Work instruction: State the number of lines in these records that include the string "olejů", and say nothing more.

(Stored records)
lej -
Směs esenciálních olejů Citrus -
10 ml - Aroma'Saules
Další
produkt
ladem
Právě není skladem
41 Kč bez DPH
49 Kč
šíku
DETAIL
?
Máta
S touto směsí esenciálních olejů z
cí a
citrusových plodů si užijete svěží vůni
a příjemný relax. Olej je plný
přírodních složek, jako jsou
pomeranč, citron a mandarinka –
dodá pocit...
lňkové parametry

Output of the exercise: 2